Download or read book Pattern Recognition and Artificial Intelligence written by Yue Lu and published by Springer Nature. This book was released on 2020-10-09 with total page 752 pages. Available in PDF, EPUB and Kindle. Book excerpt: This book constitutes the proceedings of the Second International Conference on Pattern Recognition and Artificial Intelligence, ICPRAI 2020, which took place in Zhongshan, China, in October 2020. The 49 full and 14 short papers presented were carefully reviewed and selected for inclusion in the book. The papers were organized in topical sections as follows: handwriting and text processing; features and classifiers; deep learning; computer vision and image processing; medical imaging and applications; and forensic studies and medical diagnosis.

Book Deep Learning  Fundamentals  Theory and Applications

Download or read book Deep Learning Fundamentals Theory and Applications written by Kaizhu Huang and published by Springer. This book was released on 2019-02-15 with total page 163 pages. Available in PDF, EPUB and Kindle. Book excerpt: The purpose of this edited volume is to provide a comprehensive overview on the fundamentals of deep learning, introduce the widely-used learning architectures and algorithms, present its latest theoretical progress, discuss the most popular deep learning platforms and data sets, and describe how many deep learning methodologies have brought great breakthroughs in various applications of text, image, video, speech and audio processing.

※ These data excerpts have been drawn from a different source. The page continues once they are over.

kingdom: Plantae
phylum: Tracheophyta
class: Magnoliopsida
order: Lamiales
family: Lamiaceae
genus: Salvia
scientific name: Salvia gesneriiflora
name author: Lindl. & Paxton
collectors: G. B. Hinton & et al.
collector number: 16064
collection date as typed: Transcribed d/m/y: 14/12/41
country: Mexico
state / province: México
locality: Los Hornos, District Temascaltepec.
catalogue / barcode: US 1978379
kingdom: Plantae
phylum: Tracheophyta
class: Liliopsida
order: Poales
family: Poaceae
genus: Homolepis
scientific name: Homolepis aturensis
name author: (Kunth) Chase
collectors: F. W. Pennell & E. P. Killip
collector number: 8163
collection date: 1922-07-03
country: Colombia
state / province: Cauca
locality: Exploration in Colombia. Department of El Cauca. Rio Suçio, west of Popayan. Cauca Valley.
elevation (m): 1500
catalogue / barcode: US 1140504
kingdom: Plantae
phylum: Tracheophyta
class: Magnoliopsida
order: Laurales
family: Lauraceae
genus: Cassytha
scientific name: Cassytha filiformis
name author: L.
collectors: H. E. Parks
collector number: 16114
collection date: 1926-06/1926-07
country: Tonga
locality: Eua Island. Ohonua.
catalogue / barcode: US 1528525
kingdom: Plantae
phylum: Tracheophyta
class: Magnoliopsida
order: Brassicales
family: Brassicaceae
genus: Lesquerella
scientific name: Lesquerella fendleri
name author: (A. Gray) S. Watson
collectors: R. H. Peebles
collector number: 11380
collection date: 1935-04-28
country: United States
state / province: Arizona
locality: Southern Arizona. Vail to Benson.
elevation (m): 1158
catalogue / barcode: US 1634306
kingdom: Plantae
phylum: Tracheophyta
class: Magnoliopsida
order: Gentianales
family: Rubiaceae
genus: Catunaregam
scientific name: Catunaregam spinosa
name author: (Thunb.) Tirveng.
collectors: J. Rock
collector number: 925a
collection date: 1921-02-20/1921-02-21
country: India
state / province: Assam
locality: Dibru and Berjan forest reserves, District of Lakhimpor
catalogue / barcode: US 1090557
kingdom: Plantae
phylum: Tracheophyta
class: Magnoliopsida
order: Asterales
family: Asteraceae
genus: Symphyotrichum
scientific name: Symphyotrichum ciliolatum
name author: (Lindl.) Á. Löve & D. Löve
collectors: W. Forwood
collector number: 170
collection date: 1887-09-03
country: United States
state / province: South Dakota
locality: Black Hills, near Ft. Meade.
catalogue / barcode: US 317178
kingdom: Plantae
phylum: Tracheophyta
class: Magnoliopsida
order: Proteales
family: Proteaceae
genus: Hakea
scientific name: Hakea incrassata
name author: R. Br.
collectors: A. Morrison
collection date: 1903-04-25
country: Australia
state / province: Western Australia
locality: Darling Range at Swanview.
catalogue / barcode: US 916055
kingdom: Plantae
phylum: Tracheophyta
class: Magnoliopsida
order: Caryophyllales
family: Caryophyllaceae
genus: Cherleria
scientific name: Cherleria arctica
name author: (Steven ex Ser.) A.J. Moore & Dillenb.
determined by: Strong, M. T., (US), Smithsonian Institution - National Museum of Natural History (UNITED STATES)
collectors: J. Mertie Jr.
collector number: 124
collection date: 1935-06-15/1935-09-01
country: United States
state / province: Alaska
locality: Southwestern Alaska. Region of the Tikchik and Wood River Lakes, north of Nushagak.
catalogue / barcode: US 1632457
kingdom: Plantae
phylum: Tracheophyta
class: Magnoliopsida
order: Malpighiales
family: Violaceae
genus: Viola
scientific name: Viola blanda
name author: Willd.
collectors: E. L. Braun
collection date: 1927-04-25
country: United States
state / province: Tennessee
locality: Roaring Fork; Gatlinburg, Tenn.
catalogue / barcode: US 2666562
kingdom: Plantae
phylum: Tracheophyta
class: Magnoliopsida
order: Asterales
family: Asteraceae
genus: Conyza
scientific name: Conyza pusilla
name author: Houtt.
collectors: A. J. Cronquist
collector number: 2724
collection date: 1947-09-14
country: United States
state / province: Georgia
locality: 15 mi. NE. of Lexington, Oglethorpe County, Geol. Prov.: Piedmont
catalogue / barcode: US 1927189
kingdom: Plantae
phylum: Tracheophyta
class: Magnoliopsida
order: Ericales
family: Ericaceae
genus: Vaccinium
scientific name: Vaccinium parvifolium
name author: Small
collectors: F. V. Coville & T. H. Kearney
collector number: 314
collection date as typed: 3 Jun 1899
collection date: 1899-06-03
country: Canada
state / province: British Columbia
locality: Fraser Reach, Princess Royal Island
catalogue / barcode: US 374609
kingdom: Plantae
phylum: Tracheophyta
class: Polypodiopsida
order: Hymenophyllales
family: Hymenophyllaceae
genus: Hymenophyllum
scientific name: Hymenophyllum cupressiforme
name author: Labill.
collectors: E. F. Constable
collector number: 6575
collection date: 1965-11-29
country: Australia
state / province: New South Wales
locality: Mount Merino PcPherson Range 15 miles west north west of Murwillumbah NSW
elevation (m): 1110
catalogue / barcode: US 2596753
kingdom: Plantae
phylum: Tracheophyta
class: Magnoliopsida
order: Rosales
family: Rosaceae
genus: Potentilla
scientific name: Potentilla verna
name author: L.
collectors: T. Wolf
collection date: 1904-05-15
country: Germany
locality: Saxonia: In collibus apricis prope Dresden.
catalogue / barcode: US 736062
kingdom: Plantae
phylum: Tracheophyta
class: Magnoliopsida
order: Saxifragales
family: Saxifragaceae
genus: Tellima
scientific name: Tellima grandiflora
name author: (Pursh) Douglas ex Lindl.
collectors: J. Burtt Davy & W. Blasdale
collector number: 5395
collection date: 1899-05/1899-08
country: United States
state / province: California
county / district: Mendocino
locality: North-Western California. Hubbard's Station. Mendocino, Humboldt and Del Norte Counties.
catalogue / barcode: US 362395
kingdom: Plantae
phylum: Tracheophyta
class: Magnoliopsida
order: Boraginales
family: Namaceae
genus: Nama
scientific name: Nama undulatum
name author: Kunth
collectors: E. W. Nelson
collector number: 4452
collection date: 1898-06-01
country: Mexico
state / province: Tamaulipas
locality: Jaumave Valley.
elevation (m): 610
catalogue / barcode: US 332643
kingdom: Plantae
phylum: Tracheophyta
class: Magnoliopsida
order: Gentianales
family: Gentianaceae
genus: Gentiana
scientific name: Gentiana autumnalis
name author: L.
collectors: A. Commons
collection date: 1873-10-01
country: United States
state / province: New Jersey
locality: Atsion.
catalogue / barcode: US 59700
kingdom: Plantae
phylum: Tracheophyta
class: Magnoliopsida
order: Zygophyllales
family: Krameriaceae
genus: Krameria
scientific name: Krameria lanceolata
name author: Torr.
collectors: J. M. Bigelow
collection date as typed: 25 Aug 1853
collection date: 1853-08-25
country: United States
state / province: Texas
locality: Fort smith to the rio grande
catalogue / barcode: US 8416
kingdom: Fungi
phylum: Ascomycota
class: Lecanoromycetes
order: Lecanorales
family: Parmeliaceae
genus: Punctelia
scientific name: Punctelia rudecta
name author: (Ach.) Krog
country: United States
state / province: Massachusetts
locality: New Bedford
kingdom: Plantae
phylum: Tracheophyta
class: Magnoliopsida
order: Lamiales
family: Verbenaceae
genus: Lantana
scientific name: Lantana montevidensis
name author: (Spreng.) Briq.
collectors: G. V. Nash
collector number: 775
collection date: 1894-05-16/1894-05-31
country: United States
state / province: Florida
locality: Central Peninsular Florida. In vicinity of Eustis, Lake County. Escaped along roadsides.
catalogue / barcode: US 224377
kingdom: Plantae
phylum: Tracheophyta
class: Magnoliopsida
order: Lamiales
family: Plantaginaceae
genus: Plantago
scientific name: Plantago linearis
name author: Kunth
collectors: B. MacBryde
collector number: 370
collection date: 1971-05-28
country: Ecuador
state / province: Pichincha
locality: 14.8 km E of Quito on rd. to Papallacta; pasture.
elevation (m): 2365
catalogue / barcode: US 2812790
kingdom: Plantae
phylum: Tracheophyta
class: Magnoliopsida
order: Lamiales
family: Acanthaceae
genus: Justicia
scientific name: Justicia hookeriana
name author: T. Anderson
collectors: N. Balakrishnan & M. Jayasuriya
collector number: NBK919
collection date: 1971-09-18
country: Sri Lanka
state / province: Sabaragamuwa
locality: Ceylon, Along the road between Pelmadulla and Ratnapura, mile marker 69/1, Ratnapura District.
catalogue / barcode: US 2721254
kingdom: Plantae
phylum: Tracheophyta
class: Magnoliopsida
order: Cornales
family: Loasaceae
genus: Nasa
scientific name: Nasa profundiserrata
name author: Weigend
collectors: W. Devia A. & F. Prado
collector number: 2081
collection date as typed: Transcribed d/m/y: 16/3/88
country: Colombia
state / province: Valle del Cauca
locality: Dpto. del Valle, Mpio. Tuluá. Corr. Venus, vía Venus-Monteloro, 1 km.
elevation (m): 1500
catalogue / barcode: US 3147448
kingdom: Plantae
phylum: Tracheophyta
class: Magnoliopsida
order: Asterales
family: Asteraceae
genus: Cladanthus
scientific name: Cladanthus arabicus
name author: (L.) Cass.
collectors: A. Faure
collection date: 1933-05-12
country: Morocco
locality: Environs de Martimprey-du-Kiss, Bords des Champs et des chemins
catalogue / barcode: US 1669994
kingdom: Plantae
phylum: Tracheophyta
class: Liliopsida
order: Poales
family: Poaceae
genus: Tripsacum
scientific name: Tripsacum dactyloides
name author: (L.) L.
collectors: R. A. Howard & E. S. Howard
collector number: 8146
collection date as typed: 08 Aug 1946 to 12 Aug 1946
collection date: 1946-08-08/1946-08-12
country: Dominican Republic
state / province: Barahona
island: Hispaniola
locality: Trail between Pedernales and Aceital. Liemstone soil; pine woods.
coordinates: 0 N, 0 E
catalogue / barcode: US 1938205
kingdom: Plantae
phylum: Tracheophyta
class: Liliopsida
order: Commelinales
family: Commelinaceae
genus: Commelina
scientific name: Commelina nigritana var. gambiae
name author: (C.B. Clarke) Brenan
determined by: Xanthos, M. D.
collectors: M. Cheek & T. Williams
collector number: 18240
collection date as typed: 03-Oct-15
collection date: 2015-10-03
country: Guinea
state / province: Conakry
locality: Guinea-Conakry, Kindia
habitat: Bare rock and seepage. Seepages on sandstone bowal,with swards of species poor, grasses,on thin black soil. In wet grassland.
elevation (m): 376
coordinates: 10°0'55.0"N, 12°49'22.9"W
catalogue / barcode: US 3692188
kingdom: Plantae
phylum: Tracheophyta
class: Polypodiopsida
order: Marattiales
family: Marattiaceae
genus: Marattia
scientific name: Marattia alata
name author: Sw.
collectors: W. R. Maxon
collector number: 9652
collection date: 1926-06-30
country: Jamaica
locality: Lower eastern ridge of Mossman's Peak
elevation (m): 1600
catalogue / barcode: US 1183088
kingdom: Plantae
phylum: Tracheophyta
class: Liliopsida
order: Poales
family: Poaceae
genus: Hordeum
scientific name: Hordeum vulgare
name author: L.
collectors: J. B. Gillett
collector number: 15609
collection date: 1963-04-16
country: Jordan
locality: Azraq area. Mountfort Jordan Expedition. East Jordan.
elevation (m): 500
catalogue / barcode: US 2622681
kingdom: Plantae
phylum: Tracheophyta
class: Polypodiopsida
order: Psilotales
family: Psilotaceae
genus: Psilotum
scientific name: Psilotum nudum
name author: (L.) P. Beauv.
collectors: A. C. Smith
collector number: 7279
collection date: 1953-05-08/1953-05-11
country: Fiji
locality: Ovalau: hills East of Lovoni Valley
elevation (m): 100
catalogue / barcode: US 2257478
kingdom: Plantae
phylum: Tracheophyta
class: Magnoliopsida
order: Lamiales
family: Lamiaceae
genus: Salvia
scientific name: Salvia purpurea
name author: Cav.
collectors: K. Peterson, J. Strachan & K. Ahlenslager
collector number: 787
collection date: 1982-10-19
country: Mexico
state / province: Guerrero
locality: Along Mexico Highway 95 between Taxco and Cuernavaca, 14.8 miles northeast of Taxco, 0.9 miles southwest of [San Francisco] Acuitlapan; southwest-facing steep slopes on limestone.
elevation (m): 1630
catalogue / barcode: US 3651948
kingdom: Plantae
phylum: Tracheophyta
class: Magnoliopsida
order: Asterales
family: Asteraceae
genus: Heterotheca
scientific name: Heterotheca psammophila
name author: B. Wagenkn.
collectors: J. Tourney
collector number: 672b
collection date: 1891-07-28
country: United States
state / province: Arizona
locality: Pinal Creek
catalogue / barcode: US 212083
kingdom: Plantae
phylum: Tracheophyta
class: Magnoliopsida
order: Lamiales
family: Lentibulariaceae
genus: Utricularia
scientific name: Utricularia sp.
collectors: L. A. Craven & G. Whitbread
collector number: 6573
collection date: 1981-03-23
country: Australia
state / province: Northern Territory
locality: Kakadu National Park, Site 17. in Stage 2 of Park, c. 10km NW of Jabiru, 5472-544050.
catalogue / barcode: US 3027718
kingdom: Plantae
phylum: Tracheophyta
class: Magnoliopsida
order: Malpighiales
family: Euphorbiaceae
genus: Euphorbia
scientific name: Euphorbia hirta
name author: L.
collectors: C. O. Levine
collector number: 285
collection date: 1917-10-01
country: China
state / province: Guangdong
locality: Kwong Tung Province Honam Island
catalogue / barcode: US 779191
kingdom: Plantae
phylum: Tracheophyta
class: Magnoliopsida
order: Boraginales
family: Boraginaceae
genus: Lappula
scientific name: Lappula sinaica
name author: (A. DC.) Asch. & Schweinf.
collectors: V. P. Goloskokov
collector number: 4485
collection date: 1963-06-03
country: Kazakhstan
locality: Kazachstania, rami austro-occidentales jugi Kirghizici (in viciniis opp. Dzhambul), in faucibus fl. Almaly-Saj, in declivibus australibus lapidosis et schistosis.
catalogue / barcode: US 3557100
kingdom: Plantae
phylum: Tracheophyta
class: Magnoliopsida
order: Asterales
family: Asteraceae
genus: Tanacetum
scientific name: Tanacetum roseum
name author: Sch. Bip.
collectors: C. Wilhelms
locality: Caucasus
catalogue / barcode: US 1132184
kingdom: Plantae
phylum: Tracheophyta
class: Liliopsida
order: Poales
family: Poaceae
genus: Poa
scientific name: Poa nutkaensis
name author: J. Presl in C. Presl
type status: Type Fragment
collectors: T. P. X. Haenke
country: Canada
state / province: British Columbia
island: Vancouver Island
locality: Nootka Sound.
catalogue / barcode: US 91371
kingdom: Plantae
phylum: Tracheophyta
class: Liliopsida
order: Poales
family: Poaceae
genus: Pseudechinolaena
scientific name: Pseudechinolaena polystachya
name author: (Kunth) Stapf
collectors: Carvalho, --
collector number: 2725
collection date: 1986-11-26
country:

Deep learning (DL) has been widely considered as the next generation of machine learning methodology. DL attracts much attention and also achieves great success in pattern recognition, computer vision, data mining, and knowledge discovery due to its great capability in learning high-level abstract features from vast amount of data. This new book will not only attempt to provide a general roadmap or guidance to the current deep learning methodologies, but also present the challenges and envision new perspectives which may lead to further breakthroughs in this field. This book will serve as a useful reference for senior (undergraduate or graduate) students in computer science, statistics, electrical engineering, as well as others interested in studying or exploring the potential of exploiting deep learning algorithms. It will also be of special interest to researchers in the area of AI, pattern recognition, machine learning and related areas, alongside engineers interested in applying deep learning models in existing or new practical applications.

Book Thinning Methodologies for Pattern Recognition

Download or read book Thinning Methodologies for Pattern Recognition written by Ching Y. Suen and published by World Scientific. This book was released on 1994 with total page 354 pages. Available in PDF, EPUB and Kindle. Book excerpt: Thinning is a technique widely used in the pre-processing stage of a pattern recognition system to compress data and to enhance feature extraction in the subsequent stage. It reduces a digitized pattern to a skeleton so that all resulting branches are 1 pixel thick. The method seems easy at first and has many advantages, however after two decades of intensive research, it has been found to be very challenging due to the difficulties in programming computers to do it.This collection of 15 papers by leading scientists working in the area examines the theoretical and experimental aspects of thinning methodologies. The authors have addressed the problems faced, compared their performance results with others, and assessed the challenges ahead. Researchers will find the volume helpful in shedding light on difficult issues and stimulating further research in the area.

Book Neural Networks for Pattern Recognition

Download or read book Neural Networks for Pattern Recognition written by Christopher M. Bishop and published by Oxford University Press. This book was released on 1995-11-23 with total page 501 pages. Available in PDF, EPUB and Kindle. Book excerpt: Statistical pattern recognition; Probability density estimation; Single-layer networks; The multi-layer perceptron; Radial basis functions; Error functions; Parameter optimization algorithms; Pre-processing and feature extraction; Learning and generalization; Bayesian techniques; Appendix; References; Index.